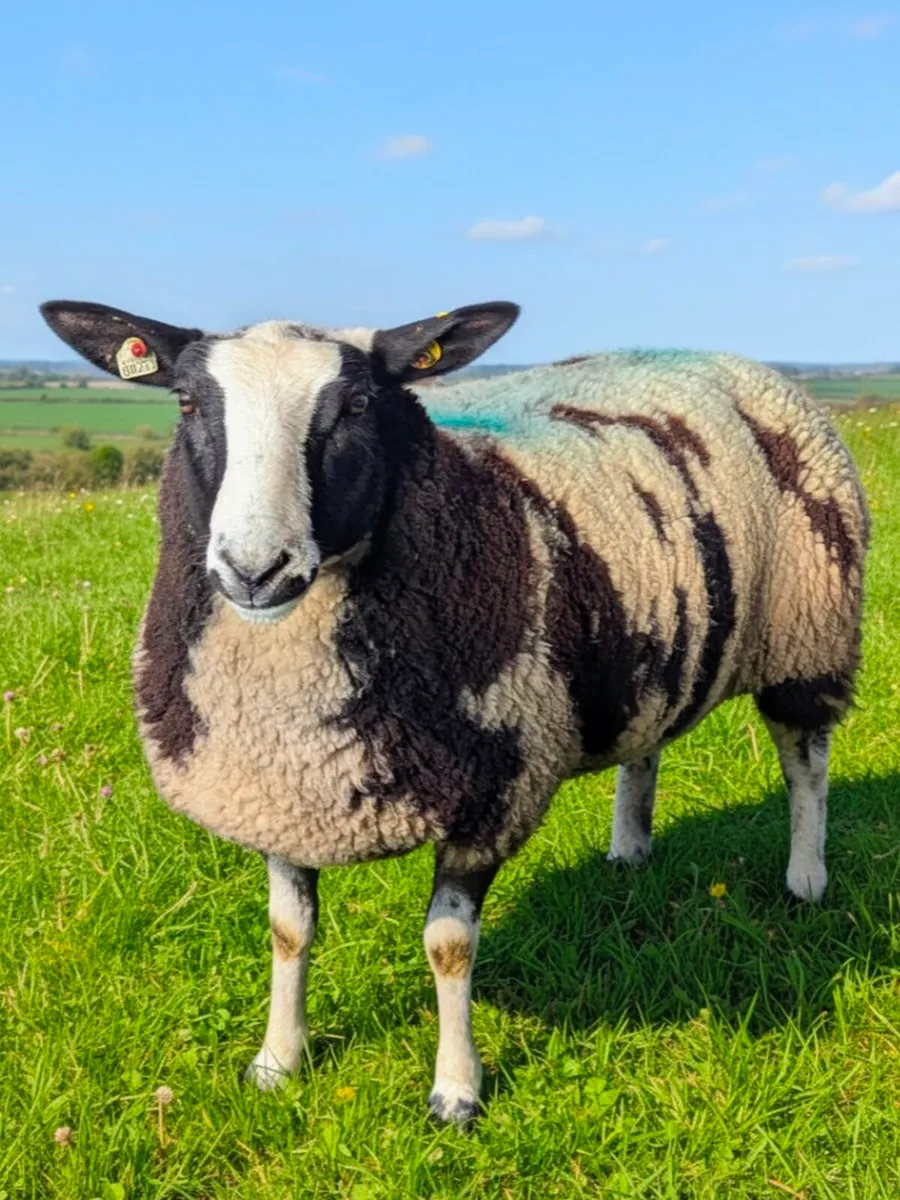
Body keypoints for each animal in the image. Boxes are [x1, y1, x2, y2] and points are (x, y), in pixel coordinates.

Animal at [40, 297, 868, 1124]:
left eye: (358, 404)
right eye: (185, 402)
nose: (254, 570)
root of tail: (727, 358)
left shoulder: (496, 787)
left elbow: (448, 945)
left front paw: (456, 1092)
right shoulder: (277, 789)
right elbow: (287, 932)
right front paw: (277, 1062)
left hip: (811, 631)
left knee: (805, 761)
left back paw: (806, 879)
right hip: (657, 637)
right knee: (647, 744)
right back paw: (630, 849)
==
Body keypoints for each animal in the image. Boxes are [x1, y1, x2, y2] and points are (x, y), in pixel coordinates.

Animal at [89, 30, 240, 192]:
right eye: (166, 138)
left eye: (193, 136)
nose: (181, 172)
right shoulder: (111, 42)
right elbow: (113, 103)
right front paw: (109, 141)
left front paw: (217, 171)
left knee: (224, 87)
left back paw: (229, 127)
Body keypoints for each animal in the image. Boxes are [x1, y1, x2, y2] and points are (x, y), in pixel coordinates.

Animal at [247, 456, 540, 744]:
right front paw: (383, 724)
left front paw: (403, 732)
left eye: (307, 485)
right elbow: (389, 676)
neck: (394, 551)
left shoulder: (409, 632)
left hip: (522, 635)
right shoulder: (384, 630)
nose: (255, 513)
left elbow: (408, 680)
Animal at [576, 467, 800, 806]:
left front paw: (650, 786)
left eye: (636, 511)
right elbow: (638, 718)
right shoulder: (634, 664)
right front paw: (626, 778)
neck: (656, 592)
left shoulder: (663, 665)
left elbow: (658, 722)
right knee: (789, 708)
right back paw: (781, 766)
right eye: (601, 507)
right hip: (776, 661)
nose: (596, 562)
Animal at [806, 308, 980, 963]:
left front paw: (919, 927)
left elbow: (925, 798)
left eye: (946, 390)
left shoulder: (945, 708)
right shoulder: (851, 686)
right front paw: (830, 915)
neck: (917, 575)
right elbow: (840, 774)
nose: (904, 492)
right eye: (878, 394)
==
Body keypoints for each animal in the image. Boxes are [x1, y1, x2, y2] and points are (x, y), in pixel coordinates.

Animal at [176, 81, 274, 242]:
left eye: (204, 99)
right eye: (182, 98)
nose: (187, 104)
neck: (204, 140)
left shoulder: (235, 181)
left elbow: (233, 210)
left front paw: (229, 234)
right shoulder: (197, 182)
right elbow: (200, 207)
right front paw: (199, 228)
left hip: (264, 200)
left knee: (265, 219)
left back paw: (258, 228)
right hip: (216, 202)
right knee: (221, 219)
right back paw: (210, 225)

PROMPT: Would you copy, unchanged, the stretch of the records above that begins at the line containing "left front paw: (650, 786)" and ends at the line containing "right eye: (878, 394)", and only that?

THE COMPLETED TASK:
left front paw: (650, 786)
left eye: (636, 511)
right elbow: (638, 718)
right shoulder: (634, 664)
right front paw: (626, 778)
neck: (656, 592)
left shoulder: (663, 665)
left elbow: (658, 722)
right knee: (789, 708)
right back paw: (781, 766)
right eye: (601, 507)
right hip: (776, 661)
nose: (596, 562)
Animal at [806, 308, 980, 963]:
left front paw: (919, 927)
left elbow: (925, 798)
left eye: (946, 390)
left shoulder: (945, 708)
right shoulder: (851, 686)
right front paw: (830, 915)
neck: (917, 575)
right elbow: (840, 774)
nose: (904, 492)
right eye: (878, 394)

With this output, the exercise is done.